■ WHAT YOU SHOULD DO ■
Please decide whether each statement agrees with the text about the US Ambassador's speech, answering yes or no and quoting the deciding words of that text. 1. The Ambassador gave the speech on January 10th 2006. 2. The Jordanian praised what present day Sri Lanka has to offer the wider world. 3. The text calls the talk about wanting the cost of a return to war to be high crass.

■ DOCUMENT EXTRACT ■
################

Association of Tamils of Sri Lanka in the USA
by Nimal
We may also fairly suppose that there are interests other than that of only preventing the dread of war and violence that motivates the US in the case of Sri Lanka also. (Indeed JL’s statements about wanting the cost of war to be high and so on add to this supposition – because it can be seen as waving the red rag in front of the bull to tempt war and its consequences.) Perhaps the US is after a base of some sort in Sri Lanka? |
An initial reaction to The United States Ambassador in Sri Lanka, Jeffrey Lunstead’s (JL) speech on January 10th 2006, is to make many Tamils, and indeed also Singhalese, wonder where he has been all this time; it seems he has hardly, if at all, grasped what is going in Sri Lanka – though he is the United States Ambassador in Sri Lanka! Maybe it is because JL is not really interested. After all, it is not his country and soon someone else will take his place anyway. Even so, should not an Ambassador at least try to serve his own country by getting things right? But then perhaps this is all that is required of JL at this stage in the history of Sri Lanka, from the US point of view.
Perhaps there is a bigger game? A few months ago I met a Jordanian who was on a holiday/business trip; he was friendly and curious about the world. After a while our conversation turned to Sri Lanka/Ceylon. He made the following points: he questioned what present day Sri Lanka had to offer the wider world, economically or socially, and commented that, while Sri Lanka/Ceylon was well known and famous in the past, it was now internationally insignificant; that, instead of fixing their problems and building the country, the Sri Lankan people were fighting with each other. Perhaps if the problems were fixed first, then the fighting would also stop. He commented that Sri Lanka was looking for easy money by sending their women to work abroad as domestic servants and, if the country was fixed that exploitation would probably cease also. We also both agreed that many of the problems around the world are due to those in (and aspiring to) positions of power who are concerned for little else but their positions and their power.
Now, if this person is correct about present day Sri Lanka being globally/internationally insignificant, then it would follow that the US would hardly post their best people to such a place. Therefore, perhaps we should not expect great things such as a sharp understanding, deep insight or a suitable degree of sensitivity from anyone posted to such an insignificant place. The point of such a posting at this point in time may not be about dialoging as equal or mutually benefiting partners.
Nevertheless, JL is not on holiday and real people’s lives are at stake here. Talk such as “We want the cost of a return to war to be high” is crass, unconscionable and morally repulsive. The Ambassador seems not to realise or care that war is not a game like monopoly, but the costs are the lives of real people – Tamil, Muslim, Sinhalese and others; real people get injured, real people’s lives are shattered, real people die!
This is why we wonder where JL has been all this time, not only does he seem unaware of what is going on in Sri Lanka, but it would appear he has not even properly grasped what happens to real living people in a war. What kinds of Ambassadors see the lives of the people in the country to which they are posted so superficially and cheaply?
JL’s subsequent ‘clarification’ that what he intended was “not to encourage a return to war, but to make a return to peace more likely, by making it clear that a war will be more costly and unsuccessful.” is somewhat welcome, but seems disingenuous. The people of Sri Lanka (Tamils, Muslims, Singhalese and others) already know very well the cost and dreadful consequences of war and don’t have to be told it. The people of Sri Lanka know also that future wars will be more deadly and don’t have to be told that either.

################

■ SUPPLIED INFORMATION ■
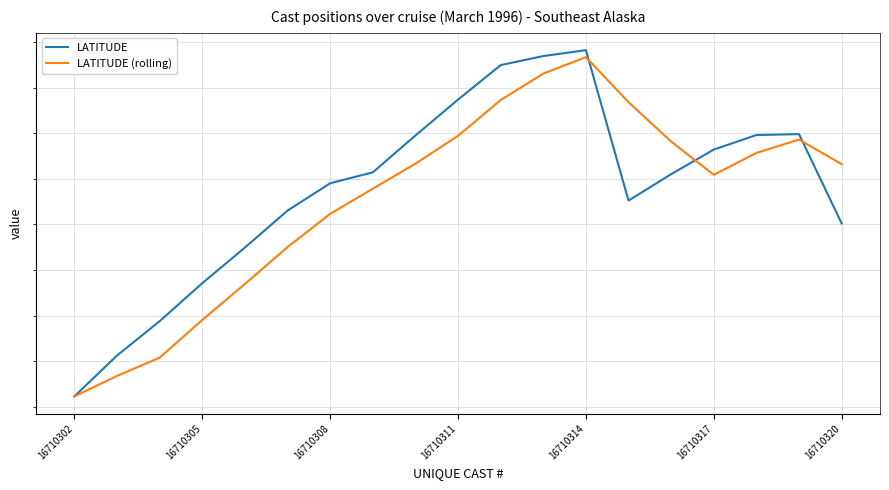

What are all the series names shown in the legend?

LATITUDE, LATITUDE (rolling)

################

■ EXPECTED ANSWER ■
1. Yes: "speech on January 10th 2006"
2. No: "he questioned what present day Sri Lanka had to offer the wider world, economically or socially"
3. Yes: "is crass, unconscionable and morally repulsive"